ウォーシュの名前を記憶している市場関係者は多い。ジョージ・W・ブッシュ政権下でFRB理事を務めたのは2006年から2011年にかけてのこと。リーマン・ショック前後という修羅場を経験しており、危機対応の実務を知っている数少ない人物でもある。

ただし、当時から一貫してタカ派的なスタンスで鳴らしてきた。量的緩和の長期化に批判的で、「中央銀行の独立性と規律」を繰り返し強調してきた経歴がある。今回の就任が「政策転換の号砲」と受け取られている理由はそこにある。

「ケビン・ウォーシュは経済と中央銀行にとって極めて緊張した局面で舵取りを引き受けた」——エバーコアISI副会長、クリシュナ・グハ

グハの言葉は簡潔だが重い。FRB議長交代は単なる人事ではなく、政策の方向性そのものが変わるシグナルになりうる。特にウォーシュのような明確な思想的背景を持つ人物の場合、最初の発言・最初の声明文の一語一語が市場参加者に解読される。

ドル高・債券売り・新興国通貨安——FRB議長交代が動かす三つの市場

タカ派的な新議長の誕生は、まず債券市場に響く。利上げ継続への警戒が高まれば長期金利は上昇しやすく、米国債価格は下落圧力を受ける。直近でも30年債利回りが2007年来の高水準に達した場面があっただけに、投資家の神経は相当張り詰めている。

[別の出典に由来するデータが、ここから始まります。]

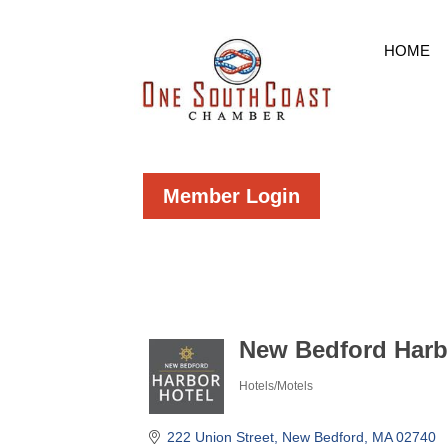
HOME
Member Login
New Bedford Harb
Hotels/Motels
Categories
222 Union Street
New Bedford
MA
02740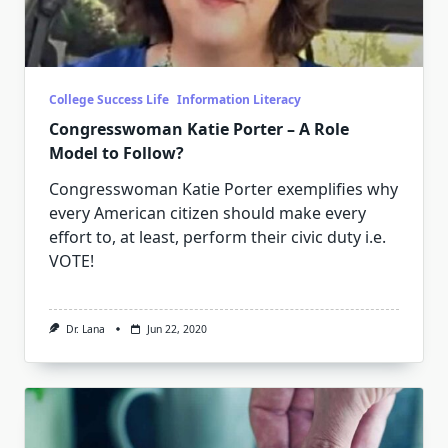
College Success Life
Information Literacy
Congresswoman Katie Porter – A Role
Model to Follow?
Congresswoman Katie Porter exemplifies why
every American citizen should make every
effort to, at least, perform their civic duty i.e.
VOTE!
Dr. Lana
Jun 22, 2020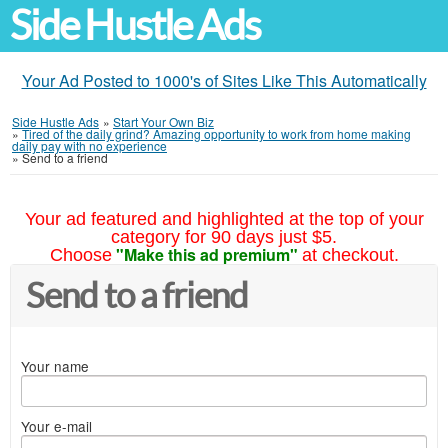
Side Hustle Ads
Your Ad Posted to 1000's of Sites Like This Automatically
Side Hustle Ads
»
Start Your Own Biz
»
Tired of the daily grind? Amazing opportunity to work from home making
daily pay with no experience
»
Send to a friend
Your ad featured and highlighted at the top of your
category for 90 days just $5.
"Make this ad premium"
Choose
at checkout.
Send to a friend
Your name
Your e-mail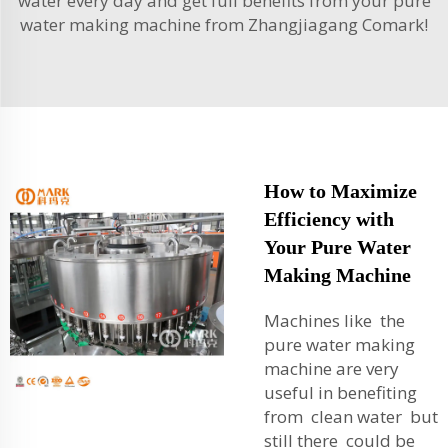
water every day and get full benefits from your pure
water making machine from Zhangjiagang Comark!
How to Maximize
Efficiency with
Your Pure Water
Making Machine
Machines like the
pure water making
machine are very
useful in benefiting
from clean water but
still there could be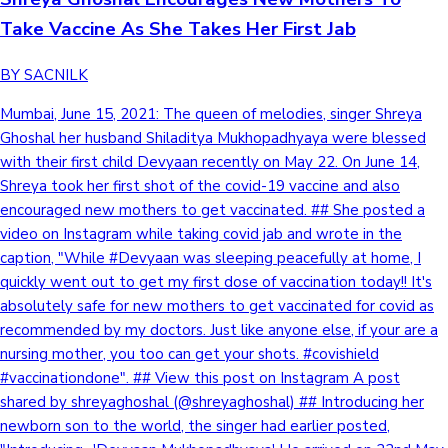
Take Vaccine As She Takes Her First Jab
BY SACNILK
Mumbai, June 15, 2021: The queen of melodies, singer Shreya
Ghoshal her husband Shiladitya Mukhopadhyaya were blessed
with their first child Devyaan recently on May 22. On June 14,
Shreya took her first shot of the covid-19 vaccine and also
encouraged new mothers to get vaccinated. ## She posted a
video on Instagram while taking covid jab and wrote in the
caption, "While #Devyaan was sleeping peacefully at home, I
quickly went out to get my first dose of vaccination today!! It's
absolutely safe for new mothers to get vaccinated for covid as
recommended by my doctors. Just like anyone else, if your are a
nursing mother, you too can get your shots. #covishield
#vaccinationdone". ## View this post on Instagram A post
shared by shreyaghoshal (@shreyaghoshal) ## Introducing her
newborn son to the world, the singer had earlier posted,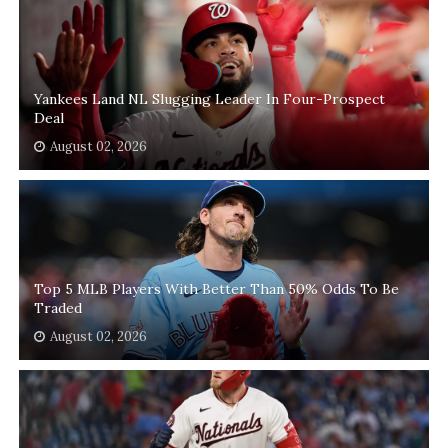
Yankees Land NL Slugging Leader In Four-Prospect
Deal
August 02, 2026
Top 5 MLB Players With Better Than 50% Odds To Be
Traded
August 02, 2026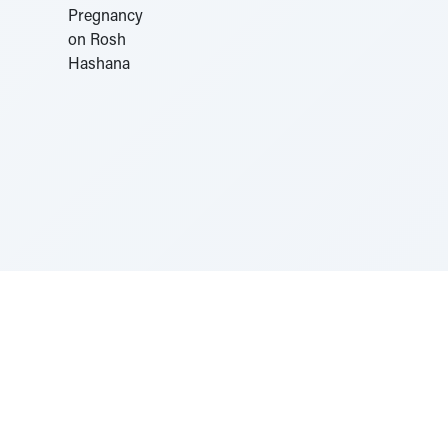
Sponsored by Rabbi Roberto and Margie Szerer In
loving memory of Victor Chayim Ben Margot Z''L and
Gladys Szerer Sarah Bat Leah Z'''L"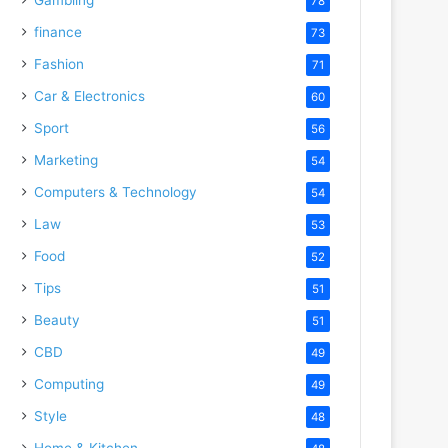
78
finance
73
Fashion
71
Car & Electronics
60
Sport
56
Marketing
54
Computers & Technology
54
Law
53
Food
52
Tips
51
Beauty
51
CBD
49
Computing
49
Style
48
Home & Kitchen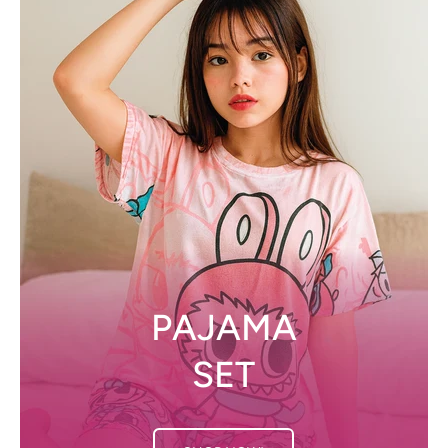
PAJAMA
SET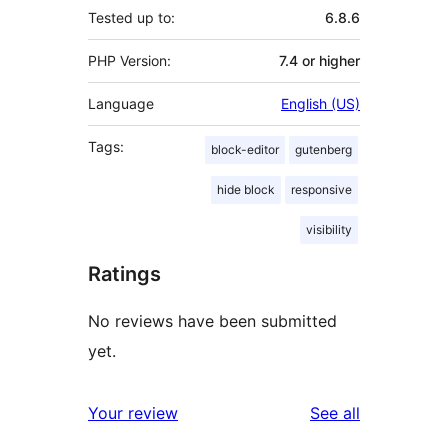
Tested up to:
6.8.6
PHP Version:
7.4 or higher
Language
English (US)
Tags:
block-editor
gutenberg
hide block
responsive
visibility
Ratings
No reviews have been submitted
yet.
reviews
Your review
See all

株式市場への影響も無視できない。景気減速懸念と金融引き締めが同時進行するシナリオは、バリュエーションの高いグロース株にとって最も厳しい組み合わせだ。為替については、ドル買い圧力が強まれば新興国通貨が連れ安になるパターンが典型的で、アジア・南米の通貨当局はすでに動向を注視していると見られる。

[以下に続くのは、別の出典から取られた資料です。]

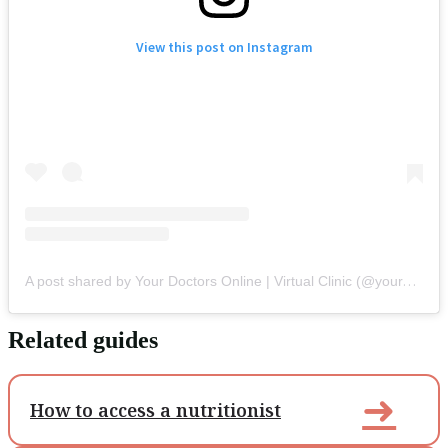
View this post on Instagram
A post shared by Your Doctors Online | Virtual Clinic (@yourdoctorsonline)
Related guides
➜
How to access a nutritionist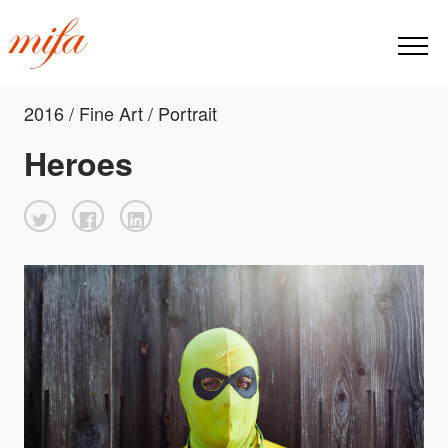
2016 / Fine Art / Portrait
Heroes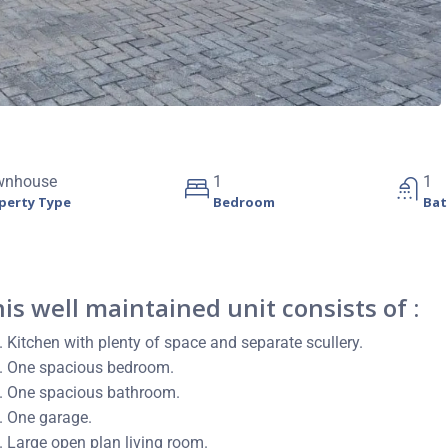
wnhouse
1
1
perty Type
Bedroom
Ba
is well maintained unit consists of :
Kitchen with plenty of space and separate scullery.
One spacious bedroom.
One spacious bathroom.
One garage.
Large open plan living room.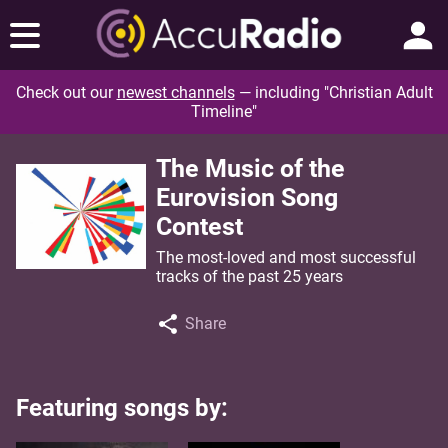
Check out our
newest channels
— including "Christian Adult
Timeline"
The Music of the
Eurovision Song
Contest
The most-loved and most successful
tracks of the past 25 years
Share
Featuring songs by: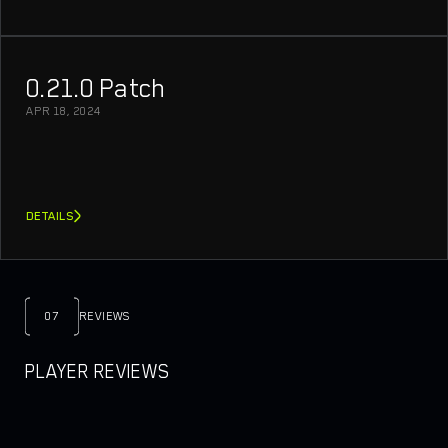
0.21.0 Patch
APR 18, 2024
DETAILS
07
REVIEWS
PLAYER REVIEWS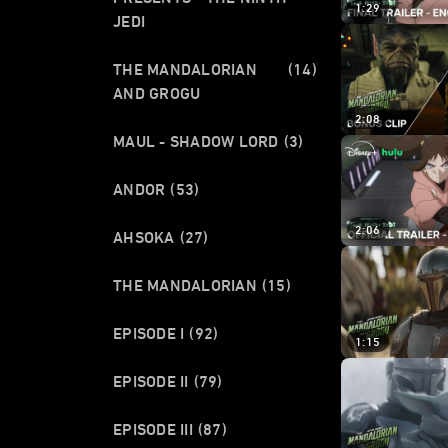
1:29
JEDI
THE MANDALORIAN
(14)
AND GROGU
2:08
MAUL - SHADOW LORD
(3)
ANDOR
(53)
2:06
AHSOKA
(27)
THE MANDALORIAN
(15)
EPISODE I
(92)
1:15
EPISODE II
(79)
EPISODE III
(87)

FRB議長交代がこれほど注目を集めるのは、米金融政策が文字通り「世界の金融政策の基準軸」だからでもある。ウォーシュが最初の会見で何を言い、何を言わないか——そこに世界中の運用担当者がかじりつくことになる。

この先どうなる

最初の大きな山場は、次回のFOMC(連邦公開市場委員会)だろう。ウォーシュが議長として主導する初めての政策決定会合で、据え置き・利上げ・利下げのどれを選ぶかが最初の試金石になる。タカ派と分類されていても、就任早々に強硬姿勢を打ち出すかどうかは別の話で、市場との対話をどう設計するかにウォーシュの真価が問われる。

インフレと景気の綱引きが続くなか、FRB議長交代が本当に「転換点」になるのか、それとも「継続と微修正」で収まるのか。しばらくはウォーシュの言葉と表情から目が離せない。